During my pursuit of an acting career, this was not only my “greatest hit,” but it was also my favorite experience bar none. The casting process was hilarious, with a room full of people (writer, director, producer, casting people, etc.) all in good cheer. The two shooting days were a blast, even though I was walking on a broken foot. The crew, from director Michael Spiller and costume icon Pat Field, down to the P.A. who escorted me from my trailer to the set, could not have been cooler. And the experience with my scene partner, the sublime Cynthia Nixon, was a delight in the extreme.
I have to put in a special word about the show’s executive producer, Michael Patrick King.
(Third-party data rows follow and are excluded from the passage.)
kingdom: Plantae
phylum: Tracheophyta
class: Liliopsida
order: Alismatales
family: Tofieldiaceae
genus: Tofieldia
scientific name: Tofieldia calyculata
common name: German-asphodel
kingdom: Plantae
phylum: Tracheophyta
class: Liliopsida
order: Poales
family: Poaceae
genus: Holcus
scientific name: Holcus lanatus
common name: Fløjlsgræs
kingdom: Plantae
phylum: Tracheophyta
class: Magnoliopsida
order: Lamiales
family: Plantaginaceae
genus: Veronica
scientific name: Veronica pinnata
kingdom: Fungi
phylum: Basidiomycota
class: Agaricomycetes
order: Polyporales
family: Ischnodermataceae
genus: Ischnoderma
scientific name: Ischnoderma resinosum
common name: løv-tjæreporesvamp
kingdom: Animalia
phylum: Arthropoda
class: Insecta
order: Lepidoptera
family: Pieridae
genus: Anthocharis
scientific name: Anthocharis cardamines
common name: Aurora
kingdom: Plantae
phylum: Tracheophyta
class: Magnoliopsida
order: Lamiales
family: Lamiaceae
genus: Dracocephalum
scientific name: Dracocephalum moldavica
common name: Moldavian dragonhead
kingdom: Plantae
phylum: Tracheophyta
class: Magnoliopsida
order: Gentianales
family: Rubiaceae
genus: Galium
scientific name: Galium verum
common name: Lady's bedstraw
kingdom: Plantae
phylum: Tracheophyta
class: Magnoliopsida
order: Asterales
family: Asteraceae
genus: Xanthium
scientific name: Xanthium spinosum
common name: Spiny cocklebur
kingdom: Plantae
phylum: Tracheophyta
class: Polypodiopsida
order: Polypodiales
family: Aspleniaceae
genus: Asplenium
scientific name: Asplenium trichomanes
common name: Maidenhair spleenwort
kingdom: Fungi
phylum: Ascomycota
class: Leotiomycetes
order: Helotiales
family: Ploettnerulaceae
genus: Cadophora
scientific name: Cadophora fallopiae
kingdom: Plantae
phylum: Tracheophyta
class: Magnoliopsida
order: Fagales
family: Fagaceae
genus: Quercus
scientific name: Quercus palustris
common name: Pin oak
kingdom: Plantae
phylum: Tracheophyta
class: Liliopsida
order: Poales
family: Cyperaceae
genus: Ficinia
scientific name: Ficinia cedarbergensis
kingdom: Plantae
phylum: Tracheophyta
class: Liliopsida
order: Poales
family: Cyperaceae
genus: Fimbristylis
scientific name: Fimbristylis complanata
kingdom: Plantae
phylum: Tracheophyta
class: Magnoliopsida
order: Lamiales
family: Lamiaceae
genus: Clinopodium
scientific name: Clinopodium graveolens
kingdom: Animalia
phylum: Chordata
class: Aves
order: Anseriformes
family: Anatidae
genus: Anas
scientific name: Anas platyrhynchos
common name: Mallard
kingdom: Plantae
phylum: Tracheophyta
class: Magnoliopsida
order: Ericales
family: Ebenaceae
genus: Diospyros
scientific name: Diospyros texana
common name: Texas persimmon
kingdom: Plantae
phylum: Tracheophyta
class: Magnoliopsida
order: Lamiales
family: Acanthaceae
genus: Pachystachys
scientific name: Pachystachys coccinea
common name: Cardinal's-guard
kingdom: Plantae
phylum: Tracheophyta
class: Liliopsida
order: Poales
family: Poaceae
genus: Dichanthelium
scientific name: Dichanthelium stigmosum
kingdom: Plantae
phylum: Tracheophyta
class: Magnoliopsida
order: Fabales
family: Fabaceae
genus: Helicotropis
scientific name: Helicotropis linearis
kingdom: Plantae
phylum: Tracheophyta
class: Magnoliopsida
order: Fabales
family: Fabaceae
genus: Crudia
Though Darren Star created Sex and the City and wrote several episodes, the show was really Michael’s baby from the second season all the way through both movies, which he both wrote and directed. (We can all agree that Sex/City 2 earned its Razzie Awards.) With beginnings as a stand-up comic in L.A. to being an Emmy-nominated writer for Murphy Brown and, ultimately, an award-winning writer, director and producer of Sex and the City (9 Emmy nominations, 2 wins; 4 Producers Guild nominations, 1 win; 2 Writers Guild nominations), it’s easy to see why he is one of the busiest and most respected writer/producers working in the business today.
All these years later, whenever I run into Michael on the street, he always remembers me by name and we have a nice chat. It was a privilege to work for the man responsible for a show that, after 13 years, still has strangers asking me if I was the guy outside Miranda’s window.